• **WHAT IS NEEDED**:
Restate all entries exactly.

[Extracted page text data]
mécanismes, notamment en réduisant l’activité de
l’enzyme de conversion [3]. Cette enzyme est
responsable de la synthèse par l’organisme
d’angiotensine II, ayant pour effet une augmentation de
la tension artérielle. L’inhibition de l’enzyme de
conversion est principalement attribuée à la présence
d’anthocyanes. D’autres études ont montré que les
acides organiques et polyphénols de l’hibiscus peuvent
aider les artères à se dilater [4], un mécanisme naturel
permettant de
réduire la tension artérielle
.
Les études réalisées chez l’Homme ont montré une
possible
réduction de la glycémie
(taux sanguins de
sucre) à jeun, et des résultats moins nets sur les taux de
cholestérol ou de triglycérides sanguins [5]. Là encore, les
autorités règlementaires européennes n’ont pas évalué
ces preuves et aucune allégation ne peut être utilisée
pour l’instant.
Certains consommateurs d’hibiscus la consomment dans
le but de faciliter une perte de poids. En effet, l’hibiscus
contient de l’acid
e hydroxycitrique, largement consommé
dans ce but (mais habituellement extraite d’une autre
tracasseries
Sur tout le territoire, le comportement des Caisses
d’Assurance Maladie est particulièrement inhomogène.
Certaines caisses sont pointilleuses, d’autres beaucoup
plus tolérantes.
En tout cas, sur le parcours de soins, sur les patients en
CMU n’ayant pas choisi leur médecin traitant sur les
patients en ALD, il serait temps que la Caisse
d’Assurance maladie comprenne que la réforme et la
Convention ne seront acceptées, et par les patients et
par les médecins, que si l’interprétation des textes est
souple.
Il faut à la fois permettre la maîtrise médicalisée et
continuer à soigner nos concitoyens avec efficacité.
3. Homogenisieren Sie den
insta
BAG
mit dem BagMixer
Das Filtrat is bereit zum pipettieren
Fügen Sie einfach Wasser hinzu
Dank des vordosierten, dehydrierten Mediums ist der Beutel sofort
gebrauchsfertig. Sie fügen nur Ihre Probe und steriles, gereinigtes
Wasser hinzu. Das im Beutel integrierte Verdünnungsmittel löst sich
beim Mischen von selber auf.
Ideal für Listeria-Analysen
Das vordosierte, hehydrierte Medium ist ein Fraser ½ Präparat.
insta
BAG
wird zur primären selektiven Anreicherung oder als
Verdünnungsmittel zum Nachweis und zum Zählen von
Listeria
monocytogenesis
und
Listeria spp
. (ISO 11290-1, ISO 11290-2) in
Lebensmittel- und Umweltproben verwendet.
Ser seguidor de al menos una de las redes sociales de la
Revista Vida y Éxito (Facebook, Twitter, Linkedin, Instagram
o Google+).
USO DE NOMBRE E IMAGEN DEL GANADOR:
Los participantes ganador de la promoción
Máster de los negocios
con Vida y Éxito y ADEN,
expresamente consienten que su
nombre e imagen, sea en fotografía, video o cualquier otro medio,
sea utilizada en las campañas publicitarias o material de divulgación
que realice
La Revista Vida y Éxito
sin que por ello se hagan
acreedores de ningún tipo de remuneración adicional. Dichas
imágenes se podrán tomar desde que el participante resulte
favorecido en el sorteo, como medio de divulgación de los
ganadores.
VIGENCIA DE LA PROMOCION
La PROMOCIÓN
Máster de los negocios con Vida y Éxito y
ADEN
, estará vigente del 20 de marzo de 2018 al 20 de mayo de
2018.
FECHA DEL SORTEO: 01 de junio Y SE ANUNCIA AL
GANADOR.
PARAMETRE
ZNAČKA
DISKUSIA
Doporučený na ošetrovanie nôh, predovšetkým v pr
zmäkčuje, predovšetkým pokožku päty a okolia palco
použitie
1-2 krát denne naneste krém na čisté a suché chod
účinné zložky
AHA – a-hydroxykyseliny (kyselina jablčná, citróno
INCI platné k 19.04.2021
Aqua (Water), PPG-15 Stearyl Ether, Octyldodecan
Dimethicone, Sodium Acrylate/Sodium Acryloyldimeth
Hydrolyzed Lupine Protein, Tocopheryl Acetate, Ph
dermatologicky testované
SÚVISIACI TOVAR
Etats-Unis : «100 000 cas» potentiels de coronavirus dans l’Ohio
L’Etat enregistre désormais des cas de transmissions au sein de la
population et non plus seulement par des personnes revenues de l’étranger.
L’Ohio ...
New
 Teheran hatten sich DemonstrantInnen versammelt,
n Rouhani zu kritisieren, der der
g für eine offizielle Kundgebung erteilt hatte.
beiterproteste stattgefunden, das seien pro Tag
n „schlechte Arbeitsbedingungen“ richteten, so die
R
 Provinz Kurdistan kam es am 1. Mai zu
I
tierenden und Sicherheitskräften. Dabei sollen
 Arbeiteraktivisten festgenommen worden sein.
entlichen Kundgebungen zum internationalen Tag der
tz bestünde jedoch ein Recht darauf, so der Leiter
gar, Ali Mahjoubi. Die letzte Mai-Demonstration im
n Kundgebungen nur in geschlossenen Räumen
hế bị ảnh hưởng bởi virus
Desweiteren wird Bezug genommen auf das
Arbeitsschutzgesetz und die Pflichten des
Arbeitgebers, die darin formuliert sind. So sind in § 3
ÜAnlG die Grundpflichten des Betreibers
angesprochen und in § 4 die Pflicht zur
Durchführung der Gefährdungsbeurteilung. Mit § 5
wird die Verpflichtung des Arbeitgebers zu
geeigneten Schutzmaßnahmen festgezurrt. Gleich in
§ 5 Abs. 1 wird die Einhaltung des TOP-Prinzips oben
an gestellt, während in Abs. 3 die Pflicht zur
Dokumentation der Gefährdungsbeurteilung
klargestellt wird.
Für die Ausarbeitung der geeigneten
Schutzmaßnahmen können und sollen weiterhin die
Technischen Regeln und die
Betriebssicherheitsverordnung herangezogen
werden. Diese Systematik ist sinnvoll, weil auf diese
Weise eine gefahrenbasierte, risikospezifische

• **RESPONSE TO THIS TASK**:
mécanismes, notamment en réduisant l’activité de
l’enzyme de conversion [3]. Cette enzyme est
responsable de la synthèse par l’organisme
d’angiotensine II, ayant pour effet une augmentation de
la tension artérielle. L’inhibition de l’enzyme de
conversion est principalement attribuée à la présence
d’anthocyanes. D’autres études ont montré que les
acides organiques et polyphénols de l’hibiscus peuvent
aider les artères à se dilater [4], un mécanisme naturel
permettant de
réduire la tension artérielle
.
Les études réalisées chez l’Homme ont montré une
possible
réduction de la glycémie
(taux sanguins de
sucre) à jeun, et des résultats moins nets sur les taux de
cholestérol ou de triglycérides sanguins [5]. Là encore, les
autorités règlementaires européennes n’ont pas évalué
ces preuves et aucune allégation ne peut être utilisée
pour l’instant.
Certains consommateurs d’hibiscus la consomment dans
le but de faciliter une perte de poids. En effet, l’hibiscus
contient de l’acid
e hydroxycitrique, largement consommé
dans ce but (mais habituellement extraite d’une autre
tracasseries
Sur tout le territoire, le comportement des Caisses
d’Assurance Maladie est particulièrement inhomogène.
Certaines caisses sont pointilleuses, d’autres beaucoup
plus tolérantes.
En tout cas, sur le parcours de soins, sur les patients en
CMU n’ayant pas choisi leur médecin traitant sur les
patients en ALD, il serait temps que la Caisse
d’Assurance maladie comprenne que la réforme et la
Convention ne seront acceptées, et par les patients et
par les médecins, que si l’interprétation des textes est
souple.
Il faut à la fois permettre la maîtrise médicalisée et
continuer à soigner nos concitoyens avec efficacité.
3. Homogenisieren Sie den
insta
BAG
mit dem BagMixer
Das Filtrat is bereit zum pipettieren
Fügen Sie einfach Wasser hinzu
Dank des vordosierten, dehydrierten Mediums ist der Beutel sofort
gebrauchsfertig. Sie fügen nur Ihre Probe und steriles, gereinigtes
Wasser hinzu. Das im Beutel integrierte Verdünnungsmittel löst sich
beim Mischen von selber auf.
Ideal für Listeria-Analysen
Das vordosierte, hehydrierte Medium ist ein Fraser ½ Präparat.
insta
BAG
wird zur primären selektiven Anreicherung oder als
Verdünnungsmittel zum Nachweis und zum Zählen von
Listeria
monocytogenesis
und
Listeria spp
. (ISO 11290-1, ISO 11290-2) in
Lebensmittel- und Umweltproben verwendet.
Ser seguidor de al menos una de las redes sociales de la
Revista Vida y Éxito (Facebook, Twitter, Linkedin, Instagram
o Google+).
USO DE NOMBRE E IMAGEN DEL GANADOR:
Los participantes ganador de la promoción
Máster de los negocios
con Vida y Éxito y ADEN,
expresamente consienten que su
nombre e imagen, sea en fotografía, video o cualquier otro medio,
sea utilizada en las campañas publicitarias o material de divulgación
que realice
La Revista Vida y Éxito
sin que por ello se hagan
acreedores de ningún tipo de remuneración adicional. Dichas
imágenes se podrán tomar desde que el participante resulte
favorecido en el sorteo, como medio de divulgación de los
ganadores.
VIGENCIA DE LA PROMOCION
La PROMOCIÓN
Máster de los negocios con Vida y Éxito y
ADEN
, estará vigente del 20 de marzo de 2018 al 20 de mayo de
2018.
FECHA DEL SORTEO: 01 de junio Y SE ANUNCIA AL
GANADOR.
PARAMETRE
ZNAČKA
DISKUSIA
Doporučený na ošetrovanie nôh, predovšetkým v pr
zmäkčuje, predovšetkým pokožku päty a okolia palco
použitie
1-2 krát denne naneste krém na čisté a suché chod
účinné zložky
AHA – a-hydroxykyseliny (kyselina jablčná, citróno
INCI platné k 19.04.2021
Aqua (Water), PPG-15 Stearyl Ether, Octyldodecan
Dimethicone, Sodium Acrylate/Sodium Acryloyldimeth
Hydrolyzed Lupine Protein, Tocopheryl Acetate, Ph
dermatologicky testované
SÚVISIACI TOVAR
Etats-Unis : «100 000 cas» potentiels de coronavirus dans l’Ohio
L’Etat enregistre désormais des cas de transmissions au sein de la
population et non plus seulement par des personnes revenues de l’étranger.
L’Ohio ...
New
 Teheran hatten sich DemonstrantInnen versammelt,
n Rouhani zu kritisieren, der der
g für eine offizielle Kundgebung erteilt hatte.
beiterproteste stattgefunden, das seien pro Tag
n „schlechte Arbeitsbedingungen“ richteten, so die
R
 Provinz Kurdistan kam es am 1. Mai zu
I
tierenden und Sicherheitskräften. Dabei sollen
 Arbeiteraktivisten festgenommen worden sein.
entlichen Kundgebungen zum internationalen Tag der
tz bestünde jedoch ein Recht darauf, so der Leiter
gar, Ali Mahjoubi. Die letzte Mai-Demonstration im
n Kundgebungen nur in geschlossenen Räumen
hế bị ảnh hưởng bởi virus
Desweiteren wird Bezug genommen auf das
Arbeitsschutzgesetz und die Pflichten des
Arbeitgebers, die darin formuliert sind. So sind in § 3
ÜAnlG die Grundpflichten des Betreibers
angesprochen und in § 4 die Pflicht zur
Durchführung der Gefährdungsbeurteilung. Mit § 5
wird die Verpflichtung des Arbeitgebers zu
geeigneten Schutzmaßnahmen festgezurrt. Gleich in
§ 5 Abs. 1 wird die Einhaltung des TOP-Prinzips oben
an gestellt, während in Abs. 3 die Pflicht zur
Dokumentation der Gefährdungsbeurteilung
klargestellt wird.
Für die Ausarbeitung der geeigneten
Schutzmaßnahmen können und sollen weiterhin die
Technischen Regeln und die
Betriebssicherheitsverordnung herangezogen
werden. Diese Systematik ist sinnvoll, weil auf diese
Weise eine gefahrenbasierte, risikospezifische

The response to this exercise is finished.